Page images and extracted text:
########

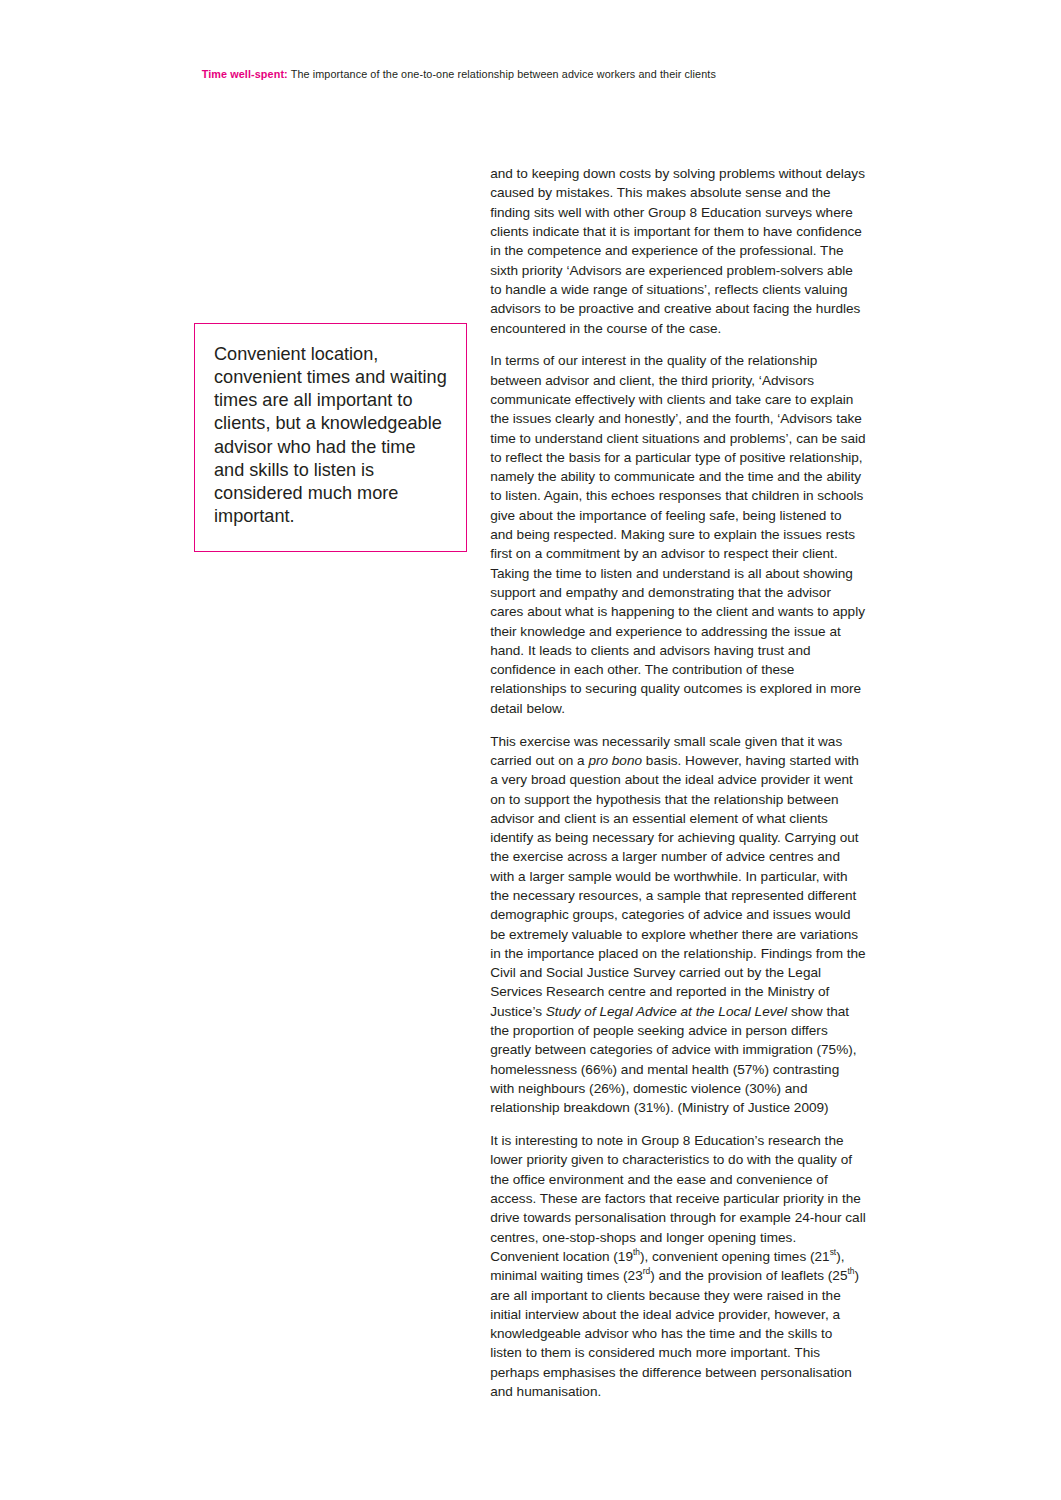Time well-spent: The importance of the one-to-one relationship between advice workers and their clients
Convenient location, convenient times and waiting times are all important to clients, but a knowledgeable advisor who had the time and skills to listen is considered much more important.
and to keeping down costs by solving problems without delays caused by mistakes. This makes absolute sense and the finding sits well with other Group 8 Education surveys where clients indicate that it is important for them to have confidence in the competence and experience of the professional. The sixth priority ‘Advisors are experienced problem-solvers able to handle a wide range of situations’, reflects clients valuing advisors to be proactive and creative about facing the hurdles encountered in the course of the case.
In terms of our interest in the quality of the relationship between advisor and client, the third priority, ‘Advisors communicate effectively with clients and take care to explain the issues clearly and honestly’, and the fourth, ‘Advisors take time to understand client situations and problems’, can be said to reflect the basis for a particular type of positive relationship, namely the ability to communicate and the time and the ability to listen. Again, this echoes responses that children in schools give about the importance of feeling safe, being listened to and being respected. Making sure to explain the issues rests first on a commitment by an advisor to respect their client. Taking the time to listen and understand is all about showing support and empathy and demonstrating that the advisor cares about what is happening to the client and wants to apply their knowledge and experience to addressing the issue at hand. It leads to clients and advisors having trust and confidence in each other. The contribution of these relationships to securing quality outcomes is explored in more detail below.
This exercise was necessarily small scale given that it was carried out on a pro bono basis. However, having started with a very broad question about the ideal advice provider it went on to support the hypothesis that the relationship between advisor and client is an essential element of what clients identify as being necessary for achieving quality. Carrying out the exercise across a larger number of advice centres and with a larger sample would be worthwhile. In particular, with the necessary resources, a sample that represented different demographic groups, categories of advice and issues would be extremely valuable to explore whether there are variations in the importance placed on the relationship. Findings from the Civil and Social Justice Survey carried out by the Legal Services Research centre and reported in the Ministry of Justice’s Study of Legal Advice at the Local Level show that the proportion of people seeking advice in person differs greatly between categories of advice with immigration (75%), homelessness (66%) and mental health (57%) contrasting with neighbours (26%), domestic violence (30%) and relationship breakdown (31%). (Ministry of Justice 2009)
It is interesting to note in Group 8 Education’s research the lower priority given to characteristics to do with the quality of the office environment and the ease and convenience of access. These are factors that receive particular priority in the drive towards personalisation through for example 24-hour call centres, one-stop-shops and longer opening times. Convenient location (19th), convenient opening times (21st), minimal waiting times (23rd) and the provision of leaflets (25th) are all important to clients because they were raised in the initial interview about the ideal advice provider, however, a knowledgeable advisor who has the time and the skills to listen to them is considered much more important. This perhaps emphasises the difference between personalisation and humanisation.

########

The reply should hold the lines from the top of the records through the line containing "and to keeping", reproduced exactly, and no pictures.

> Exercise response:
Time well-spent: The importance of the one-to-one relationship between advice workers and their clients
Convenient location, convenient times and waiting times are all important to clients, but a knowledgeable advisor who had the time and skills to listen is considered much more important.
and to keeping down costs by solving problems without delays caused by mistakes. This makes absolute sense and the finding sits well with other Group 8 Education surveys where clients indicate that it is important for them to have confidence in the competence and experience of the professional. The sixth priority ‘Advisors are experienced problem-solvers able to handle a wide range of situations’, reflects clients valuing advisors to be proactive and creative about facing the hurdles encountered in the course of the case.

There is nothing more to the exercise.